Tramwaje i rowery na jednym torze? Tak, w Warszawie
Ta szczególna ścieżka tramwajowo-rowerowa znajduje się przy placu Zbawiciela. Krótki odcinek drogi, który tramwajarze dzielą z rowerzystami kończy się przy Nowowiejskiej. - Ło Jezusicku, tramwaj i rower majom wspólny tor! Na odcinku prawie kopy sążni! Toć krowy mleko przestaną dawać! - tak sytuację komentuje Andrzej Budzyński ze Stowarzyszenia Zielone Mazowsze.
Urzędnicy
Nasze pytania dotyczące tego nietypowego rozwiązania skierowaliśmy wpierw do rzecznika Tramwajów Warszawskich. - Miejski Inżynier Ruchu zatwierdził ten projekt i on będzie miał najwięcej informacji w tej sprawie - powiedział Michał Powałka, przekierowując nas do Janusza Galasa, Miejskiego Inżyniera Ruchu.

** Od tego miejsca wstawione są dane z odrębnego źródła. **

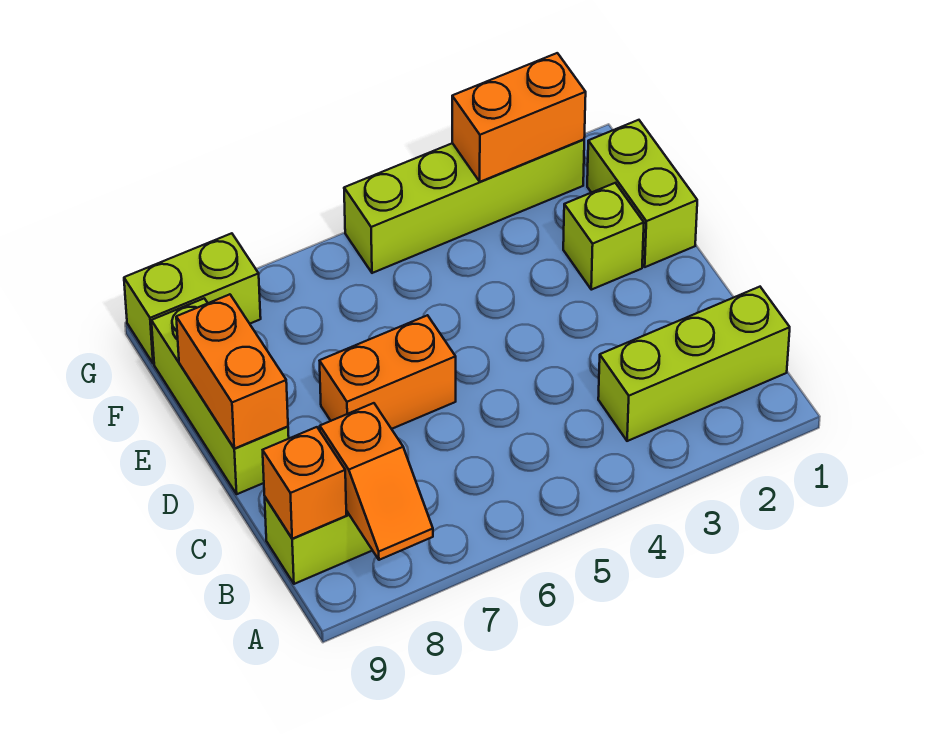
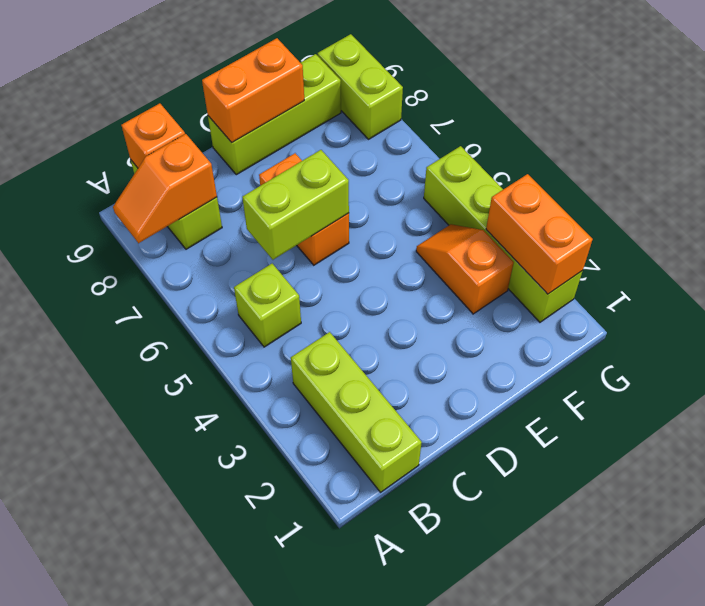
lime brick E1:F1 level 1 -> lime brick C6:D6 level 2
lime brick E2 level 1 -> lime brick B5 level 1
none -> orange slope F3:F4 level 1 top 3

- To złożona sprawa. W tym miejscu według planów miała być ścieżka rowerowa, ale nie było na nią miejsca. Już kilku projektantów podchodziło do sprawy, jednak żadnemu z nich nie udało się optymalnie rozwiązać problemu. W grę musiałoby wejść wyburzenie części ulicy Nowowiejskiej. Nowe rozwiązania zawsze budzą kontrowersje. Wiadomo, że musi być zachowane bezpieczeństwo. W tym miejscu tramwaje utrzymują niską prędkość, bo przejeżdżają przez rozjazdy. Samochody również nie szarżują wyjeżdżając z ronda. Nowe rozwiązania zawsze budzą kontrowersje - powiedział nam Miejski Inżynier Ruchu, Janusz Galas.
Internauci
Pomysł krytykują mieszkańcy stolicy. - To chyba jakiś ponury żart - komentuje richard51. - Piątek, godzina 17.00. Panna w "nausznikach z mp3" i dizajnerskich okularach jedzie tą ścieżką na holenderskiej damce z koszyczkiem, osiągając zawrotną prędkość 15 km/h, a za nią karnie sunie sznur tramwajów. Po prostu cud, miód orzeszki. Jestem legalistą, na dodatek przejeżdżam ulicami warszawy ok. 4 ts. km/rok, ale tu i teraz przysięgam: NIKT NIGDY NIE ZOBACZY MNIE I MOJEGO ROWERU NA TEJ ŚCIEŻCE! - kończy swoją wypowiedź internauta Jarhead.
Aktywiści
Jednak projekt ma także swoich zwolenników. Swoje poparcie dla takiego rozwiązania wyraził Aleksander Buczyński - aktywista Stowarzyszenia Zielone Mazowsze, w swoim felietonie zatytułowanym "Szwajcarska masakra tramwajem mechanicznym". "Wyłaniająca się z chaosu organizacja ruchu rowerowego na ul. Nowowiejskiej oprócz licznych błędów i wypaczeń zawiera jedno innowacyjne rozwiązanie - kontrapas rowerowo-tramwajowy. Jak można się było spodziewać, to właśnie ten najsensowniejszy element projektu wzbudził najwięcej emocji na forach i blogach poświęconych komunikacji miejskiej. Krew poleje się strumieniami, prorokują internetowi specjaliści, na zmianę domagając się karania mandatami rowerzystów jeżdżących po torowisku i tramwajów jeżdżących po pasie dla rowerów. (...) Oczywiście, uwadze bijących na alarm umknął fakt, że ruch rowerów po torowisku odbywa się już w Warszawie w majestacie prawa na ul. Stalowej (na odcinku 4x dłuższym niż na Nowowiejskiej) czy Młynarskiej (8x dłuższym)."
...i Europa
Takie rozwiązania stosowane są również w innych państwach europejskich. Dobrym przykładem sprawnego współdziałania rowerzystów i tramwajów jest Szwajcaria. - Zarówno w Bazylei jak i w Zurychu tramwaje jeżdżą po torowiskach o rozstawie metrowym, które są mniej przyjazne dla ruchu rowerowego niż normalnotorowe. Węższy pas między torami oznacza mniejszy margines błędu przy kierowaniu rowerem - normalnotorowe 1435 mm jest już zbliżone do szerokości standardowego pasa dla rowerów (1,5 m). Mimo to rowerzyści i tramwaje koegzystują pokojowo w historycznych centrach szwajcarskich miast - informuje Aleksander Budzyński.